*** Available data Section Begins ***
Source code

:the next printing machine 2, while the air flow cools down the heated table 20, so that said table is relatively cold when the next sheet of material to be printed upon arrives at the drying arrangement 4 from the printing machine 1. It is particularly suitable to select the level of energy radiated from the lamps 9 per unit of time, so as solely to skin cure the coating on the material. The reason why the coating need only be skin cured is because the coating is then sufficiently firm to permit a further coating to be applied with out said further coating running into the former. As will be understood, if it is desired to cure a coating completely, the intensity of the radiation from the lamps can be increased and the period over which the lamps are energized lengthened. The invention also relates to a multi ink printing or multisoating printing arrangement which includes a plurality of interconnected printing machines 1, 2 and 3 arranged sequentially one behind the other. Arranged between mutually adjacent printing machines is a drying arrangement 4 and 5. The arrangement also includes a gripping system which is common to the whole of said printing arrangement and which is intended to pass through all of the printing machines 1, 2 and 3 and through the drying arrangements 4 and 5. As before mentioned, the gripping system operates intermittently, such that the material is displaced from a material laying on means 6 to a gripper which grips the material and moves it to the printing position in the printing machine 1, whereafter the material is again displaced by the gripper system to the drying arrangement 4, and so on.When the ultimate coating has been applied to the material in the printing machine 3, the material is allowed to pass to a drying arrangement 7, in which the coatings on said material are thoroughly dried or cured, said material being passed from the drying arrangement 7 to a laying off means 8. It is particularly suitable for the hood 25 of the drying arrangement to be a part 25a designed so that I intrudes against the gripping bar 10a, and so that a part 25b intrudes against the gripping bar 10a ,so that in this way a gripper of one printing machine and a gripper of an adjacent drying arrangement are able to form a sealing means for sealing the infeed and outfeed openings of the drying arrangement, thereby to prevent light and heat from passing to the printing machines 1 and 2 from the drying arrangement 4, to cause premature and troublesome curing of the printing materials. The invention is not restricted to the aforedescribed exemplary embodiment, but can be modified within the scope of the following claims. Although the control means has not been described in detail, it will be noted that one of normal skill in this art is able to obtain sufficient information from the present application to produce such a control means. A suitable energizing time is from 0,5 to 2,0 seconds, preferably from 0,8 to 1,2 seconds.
*** Available data Section Ends ***
*** Available data Section Begins ***
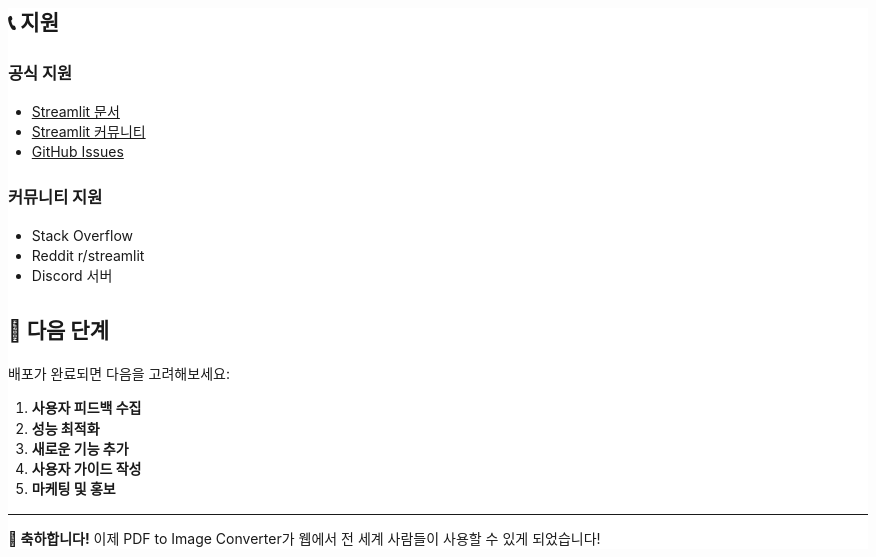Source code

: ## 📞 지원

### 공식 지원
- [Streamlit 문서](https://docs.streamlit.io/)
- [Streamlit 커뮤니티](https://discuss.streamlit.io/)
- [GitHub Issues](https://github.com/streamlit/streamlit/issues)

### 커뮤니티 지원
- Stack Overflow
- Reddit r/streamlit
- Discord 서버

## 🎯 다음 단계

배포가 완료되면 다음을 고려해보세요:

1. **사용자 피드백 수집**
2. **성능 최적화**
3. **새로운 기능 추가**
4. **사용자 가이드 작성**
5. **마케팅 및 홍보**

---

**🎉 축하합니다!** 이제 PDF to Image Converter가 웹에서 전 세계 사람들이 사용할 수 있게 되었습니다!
*** Available data Section Ends ***
Task:
Count the lines in the records above that contain the string "streamlit". Reply with the number only.

Response to this task:
4